Page images with their extracted text
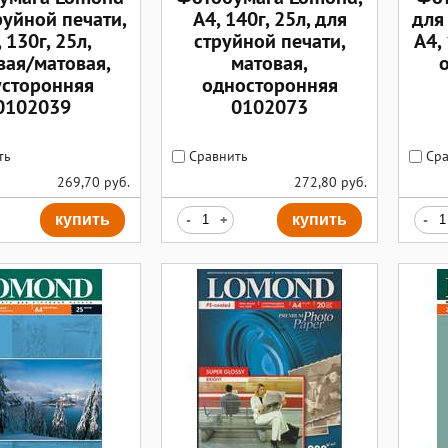
руйной печати,
A4, 140г, 25л, для
для
 130г, 25л,
струйной печати,
А4, 
вая/матовая,
матовая,
усторонняя
односторонняя
0102039
0102073
ть
Сравнить
Сра
269,70
руб.
272,80
руб.
купить
-
+
купить
-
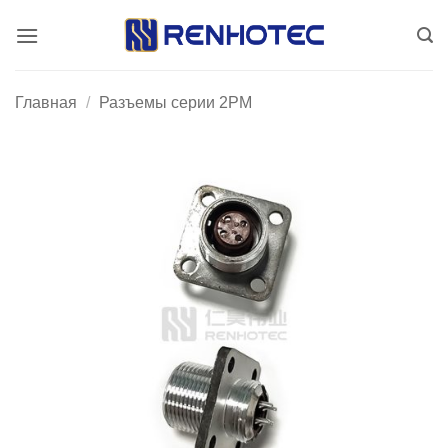
Skip
to
content
Главная
/
Разъемы серии 2PM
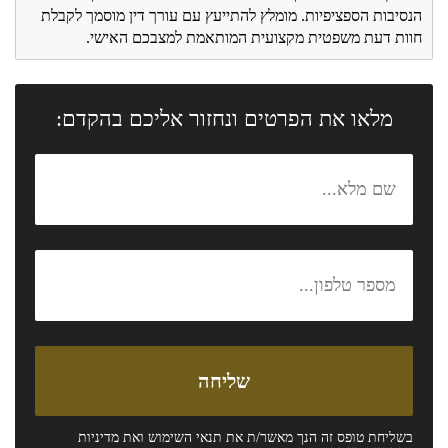
הנסיבות הספציפיות. מומלץ להתייעץ עם עורך דין מוסמך לקבלת
חוות דעת משפטית מקצועית המותאמת למצבכם האישי.
מלאו את הפרטים ונחזור אליכם בהקדם:
בשליחת טופס זה הנך מאשר/ת את
תנאי השימוש
ואת
מדיניות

### REQUEST
Render every line of text from the records above as a JSON list of strings, one string per line, with blank lines omitted. Leave the pictures out.

### RESULT OF THE TASK
[
  "руйной печати,",
  "A4, 140г, 25л, для",
  "для",
  " 130г, 25л,",
  "струйной печати,",
  "А4, ",
  "вая/матовая,",
  "матовая,",
  "усторонняя",
  "односторонняя",
  "0102039",
  "0102073",
  "ть",
  "Сравнить",
  "Сра",
  "269,70",
  "руб.",
  "272,80",
  "руб.",
  "купить",
  "-",
  "+",
  "купить",
  "-",
  "Skip",
  "to",
  "content",
  "Главная",
  "/",
  "Разъемы серии 2PM",
  "הנסיבות הספציפיות. מומלץ להתייעץ עם עורך דין מוסמך לקבלת",
  "חוות דעת משפטית מקצועית המותאמת למצבכם האישי.",
  "מלאו את הפרטים ונחזור אליכם בהקדם:",
  "בשליחת טופס זה הנך מאשר/ת את",
  "תנאי השימוש",
  "ואת",
  "מדיניות"
]